Hillary Clinton
Former Secretary of State Hillary Clinton.AP Photo/Michel Euler
  • Hillary Clinton predicts that former President Trump will once again seek the White House in 2024.
  • "He seems to be setting himself up to do that," she told Sunday Today host Willie Geist.
  • Trump defeated Clinton in the 2016 presidential election, winning the Electoral College 304-227.

Former Secretary of State Hillary Clinton — in an NBC interview that was released in its entirety on Sunday — predicted that former President Donald Trump would seek the presidency in 2024 and said that his potential victory "could be the end" of US democracy.

Clinton — who lost the Democratic presidential nomination in 2008 to then-Senator Barack Obama of Illinois before becoming the party's nominee in 2016 — was defeated by Trump in what was seen as one of the biggest political upsets in modern political history.

"If I were a betting person right now, I'd say Trump is going to run again," she told Sunday Today host Willie Geist. "He seems to be setting himself up to do that, and if he's not held accountable, he gets to do it again."

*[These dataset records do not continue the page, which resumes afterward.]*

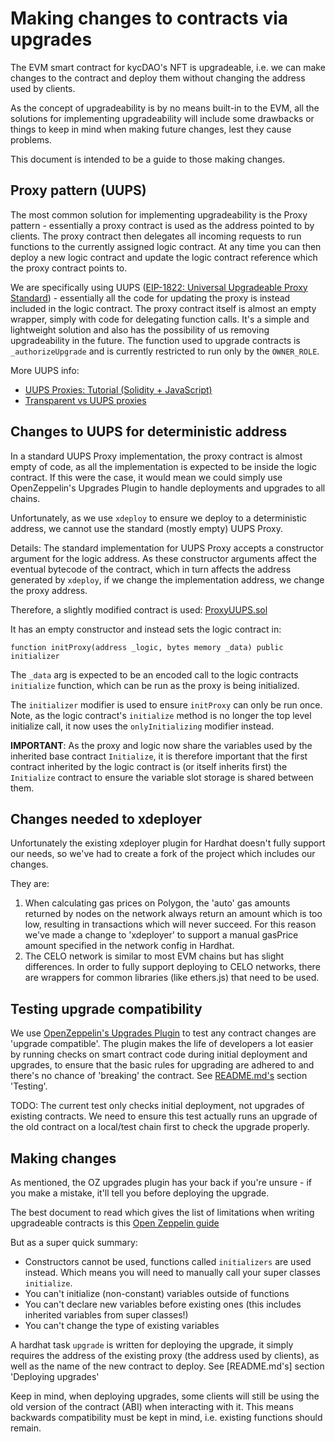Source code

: # Making changes to contracts via upgrades

The EVM smart contract for kycDAO's NFT is upgradeable, i.e. we can make changes to the contract and deploy them without changing the address used by clients.

As the concept of upgradeability is by no means built-in to the EVM, all the solutions for implementing upgradeability will include some drawbacks or things to keep in mind when making future changes, lest they cause problems.

This document is intended to be a guide to those making changes.

## Proxy pattern (UUPS)

The most common solution for implementing upgradeability is the Proxy pattern - essentially a proxy contract is used as the address pointed to by clients. The proxy contract then delegates all incoming requests to run functions to the currently assigned logic contract. At any time you can then deploy a new logic contract and update the logic contract reference which the proxy contract points to.

We are specifically using UUPS ([EIP-1822: Universal Upgradeable Proxy Standard](https://eips.ethereum.org/EIPS/eip-1822)) - essentially all the code for updating the proxy is instead included in the logic contract. The proxy contract itself is almost an empty wrapper, simply with code for delegating function calls. It's a simple and lightweight solution and also has the possibility of us removing upgradeability in the future. The function used to upgrade contracts is `_authorizeUpgrade` and is currently restricted to run only by the `OWNER_ROLE`.

More UUPS info:
- [UUPS Proxies: Tutorial (Solidity + JavaScript)](https://forum.openzeppelin.com/t/uups-proxies-tutorial-solidity-javascript/7786)
- [Transparent vs UUPS proxies](https://docs.openzeppelin.com/contracts/4.x/api/proxy#transparent-vs-uups)

## Changes to UUPS for deterministic address

In a standard UUPS Proxy implementation, the proxy contract is almost empty of code, as all the implementation is expected to be inside the logic contract. If this were the case, it would mean we could simply use OpenZeppelin's Upgrades Plugin to handle deployments and upgrades to all chains.

Unfortunately, as we use `xdeploy` to ensure we deploy to a deterministic address, we cannot use the standard (mostly empty) UUPS Proxy.

Details: The standard implementation for UUPS Proxy accepts a constructor argument for the logic address. As these constructor arguments affect the eventual bytecode of the contract, which in turn affects the address generated by `xdeploy`, if we change the implementation address, we change the proxy address.

Therefore, a slightly modified contract is used: [ProxyUUPS.sol](./contracts/ProxyUUPS.sol)

It has an empty constructor and instead sets the logic contract in:

`function initProxy(address _logic, bytes memory _data) public initializer`

The `_data` arg is expected to be an encoded call to the logic contracts `initialize` function, which can be run as the proxy is being initialized.

The `initializer` modifier is used to ensure `initProxy` can only be run once. Note, as the logic contract's `initialize` method is no longer the top level initialize call, it now uses the `onlyInitializing` modifier instead.

**IMPORTANT**: As the proxy and logic now share the variables used by the inherited base contract `Initialize`, it is therefore important that the first contract inherited by the logic contract is (or itself inherits first) the `Initialize` contract to ensure the variable slot storage is shared between them.

## Changes needed to xdeployer

Unfortunately the existing xdeployer plugin for Hardhat doesn't fully support our needs, so we've had to create a fork of the project which includes our changes.

They are:

1. When calculating gas prices on Polygon, the 'auto' gas amounts returned by nodes on the network always return an amount which is too low, resulting in transactions which will never succeed. For this reason we've made a change to 'xdeployer' to support a manual gasPrice amount specified in the network config in Hardhat.
2. The CELO network is similar to most EVM chains but has slight differences. In order to fully support deploying to CELO networks, there are wrappers for common libraries (like ethers.js) that need to be used.

## Testing upgrade compatibility

We use [OpenZeppelin's Upgrades Plugin](https://docs.openzeppelin.com/upgrades-plugins/1.x/) to test any contract changes are 'upgrade compatible'. The plugin makes the life of developers a lot easier by running checks on smart contract code during initial deployment and upgrades, to ensure that the basic rules for upgrading are adhered to and there's no chance of 'breaking' the contract. See [README.md's](./README.md) section 'Testing'.

TODO: The current test only checks initial deployment, not upgrades of existing contracts. We need to ensure this test actually runs an upgrade of the old contract on a local/test chain first to check the upgrade properly.

## Making changes

As mentioned, the OZ upgrades plugin has your back if you're unsure - if you make a mistake, it'll tell you before deploying the upgrade.

The best document to read which gives the list of limitations when writing upgradeable contracts is this [Open Zeppelin guide](https://docs.openzeppelin.com/upgrades-plugins/1.x/writing-upgradeable)

But as a super quick summary:
- Constructors cannot be used, functions called `initializers` are used instead. Which means you will need to manually call your super classes `initialize`.
- You can't initialize (non-constant) variables outside of functions
- You can't declare new variables before existing ones (this includes inherited variables from super classes!)
- You can't change the type of existing variables

A hardhat task `upgrade` is written for deploying the upgrade, it simply requires the address of the existing proxy (the address used by clients), as well as the name of the new contract to deploy. See [README.md's] section 'Deploying upgrades'

Keep in mind, when deploying upgrades, some clients will still be using the old version of the contract (ABI) when interacting with it. This means backwards compatibility must be kept in mind, i.e. existing functions should remain.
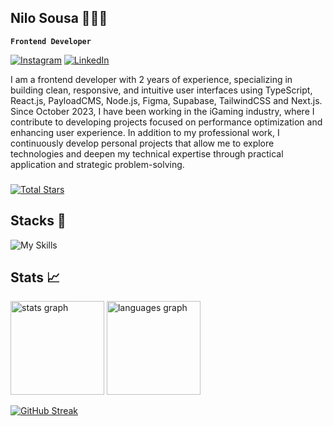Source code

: ## Nilo Sousa 🧑🏻‍💻

**`Frontend Developer`** 

[![Instagram](https://img.shields.io/badge/Instagram-e5383b?style=for-the-badge&logo=instagram&logoColor=0d0e0f)](https://www.instagram.com/nilobrasil94/)
[![LinkedIn](https://img.shields.io/badge/LinkedIn-e5383b?style=for-the-badge&logo=linkedin&logoColor=0d0e0f)](https://www.linkedin.com/in/nilo-brasil/)

 I am a frontend developer with 2 years of experience, specializing in building clean, responsive, and intuitive user interfaces
 using TypeScript, React.js, PayloadCMS, Node.js, Figma, Supabase, TailwindCSS and Next.js. Since October 2023, I have been working in the iGaming industry,
 where I contribute to developing projects focused on performance optimization and enhancing user experience.
 In addition to my professional work, I continuously develop personal projects that allow me to explore technologies and
 deepen my technical expertise through practical application and strategic problem-solving.
  
###

[![Total Stars](https://img.shields.io/github/stars/devnilobrasil?color=e5383b&label=Stars&logo=github&style=for-the-badge&labelColor=0d0e0f)](https://github.com/devnilobrasil?tab=repositories&sort=stargazers)

## Stacks 💼

![My Skills](https://go-skill-icons.vercel.app/api/icons?i=ts,react,nextjs,tailwind,nodejs,figma,supabase,payload&titles=true)


## Stats 📈

<img src="https://github-readme-stats.vercel.app/api?username=devnilobrasil&hide_title=true&hide_rank=false&show_icons=true&include_all_commits=true&count_private=true&disable_animations=false&theme=dark&bg_color=0d0e0f&text_color=e5383b&icon_color=e5383b&title_color=faa307&hide_border=true" height="150" alt="stats graph" />
<img src="https://github-readme-stats.vercel.app/api/top-langs?username=devnilobrasil&layout=compact&card_width=320&langs_count=10&theme=dark&bg_color=0d0e0f&text_color=fff&title_color=faa307&hide_title=true&hide_border=true" height="150" alt="languages graph" />


[![GitHub Streak](https://streak-stats.demolab.com?user=devnilobrasil&hide_border=true&theme=dark&background=0d0e0f&fire=e5383b&currStreakLabel=e5383b)](https://git.io/streak-stats)
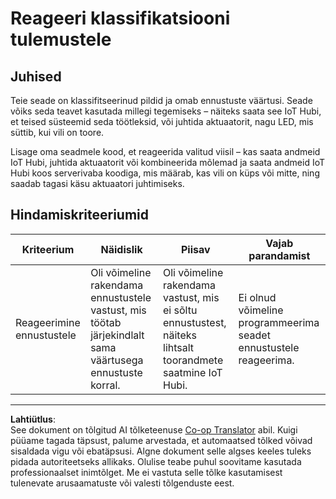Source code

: <!--
CO_OP_TRANSLATOR_METADATA:
{
  "original_hash": "022e21f8629b721424c1de25195fff67",
  "translation_date": "2025-10-11T11:48:01+00:00",
  "source_file": "4-manufacturing/lessons/2-check-fruit-from-device/assignment.md",
  "language_code": "et"
}
-->
# Reageeri klassifikatsiooni tulemustele

## Juhised

Teie seade on klassifitseerinud pildid ja omab ennustuste väärtusi. Seade võiks seda teavet kasutada millegi tegemiseks – näiteks saata see IoT Hubi, et teised süsteemid seda töötleksid, või juhtida aktuaatorit, nagu LED, mis süttib, kui vili on toore.

Lisage oma seadmele kood, et reageerida valitud viisil – kas saata andmeid IoT Hubi, juhtida aktuaatorit või kombineerida mõlemad ja saata andmeid IoT Hubi koos serverivaba koodiga, mis määrab, kas vili on küps või mitte, ning saadab tagasi käsu aktuaatori juhtimiseks.

## Hindamiskriteeriumid

| Kriteerium | Näidislik | Piisav | Vajab parandamist |
| ---------- | --------- | ------ | ----------------- |
| Reageerimine ennustustele | Oli võimeline rakendama ennustustele vastust, mis töötab järjekindlalt sama väärtusega ennustuste korral. | Oli võimeline rakendama vastust, mis ei sõltu ennustustest, näiteks lihtsalt toorandmete saatmine IoT Hubi. | Ei olnud võimeline programmeerima seadet ennustustele reageerima. |

---

**Lahtiütlus**:  
See dokument on tõlgitud AI tõlketeenuse [Co-op Translator](https://github.com/Azure/co-op-translator) abil. Kuigi püüame tagada täpsust, palume arvestada, et automaatsed tõlked võivad sisaldada vigu või ebatäpsusi. Algne dokument selle algses keeles tuleks pidada autoriteetseks allikaks. Olulise teabe puhul soovitame kasutada professionaalset inimtõlget. Me ei vastuta selle tõlke kasutamisest tulenevate arusaamatuste või valesti tõlgenduste eest.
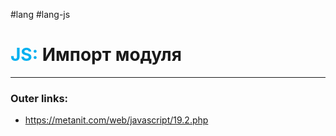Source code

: #lang #lang-js
# <font color="#00b0f0">JS:</font> Импорт модуля
---
### Outer links:
- https://metanit.com/web/javascript/19.2.php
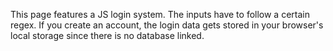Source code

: This page features a JS login system. The inputs have to follow a certain regex. If you create an account, the login data gets stored in your browser's local storage since there is no database linked.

"I think that could be the end of our democracy," she said. "Not too be too pointed about it, but I want people to understand that this could be a make-or-break point. If he or someone of his ilk were once again to be elected president, especially if he had a Congress that would do his bidding, you will not recognize our country."

Trump has flirted with a 2024 presidential bid since leaving the White House in January, but has not yet made an official announcement of his plans.

When Geist asked Clinton if she ever had "moments of responsibility or even guilt" about Trump's tenure in the White House, she acknowledged having such feelings.

"Of course," she said. "I tried to warn people. I tried to make the case that this was really dangerous — the people he was allied with, what they were saying, what he might do. I do think but for Jim Comey and the stunt he pulled ten days before the election, I would have won."

Comey, who at the time was the director of the FBI, sent a letter to Congress on October 28, 2020, to announce that the law enforcement agency was reopening its investigation into her private email server.

Clinton and many top Democrats have long maintained that the development swayed enough independent voters into Trump's camp to help him win the election.

In her Today interview, Clinton remarked on what she sees as Trump's perilous brand of politics.

"I feel terrible about not stopping him and the people around him, but I feel like now everybody can see for themselves what kind of leader he is," she said.

However, Clinton  also reflected on Trump's base of supporters, noting that he was trying to install loyalists in key election posts across the country.

"Clearly, there were people who liked what they saw, despite what I see as the real dangers to our country," she said. "They turned out and voted for him. And he's trying to get it set up so that will happen again for him, even as he loses, as he did twice the popular vote."

In the 2016 presidential election, Trump beat Clinton in the Electoral College (304 to 227, with 7 electors defecting), but Clinton edged him out in the popular vote (48%-46%), securing nearly 2.9 million more votes than the Republican.

Clinton has been a fixture in national politics for generations, from her days as first lady alongside her husband, then-President Bill Clinton, and her tenure as a US senator representing New York, to her time as the country's top diplomat and as one of the most influential figures in the Democratic Party.

She said the potential of Trump reentering the Oval Office presents the country with a clear choice.

"Are we going to give in to all these lies and this disinformation and this organized effort to undermine our rule of law and our institutions, or are we going to stand up to it?" she asked.

Last week — for the first time — Clinton shared the speech that she would have given at the Javits Center in Manhattan had she won the presidency in a video for her new MasterClass lesson called "The Power of Resilience."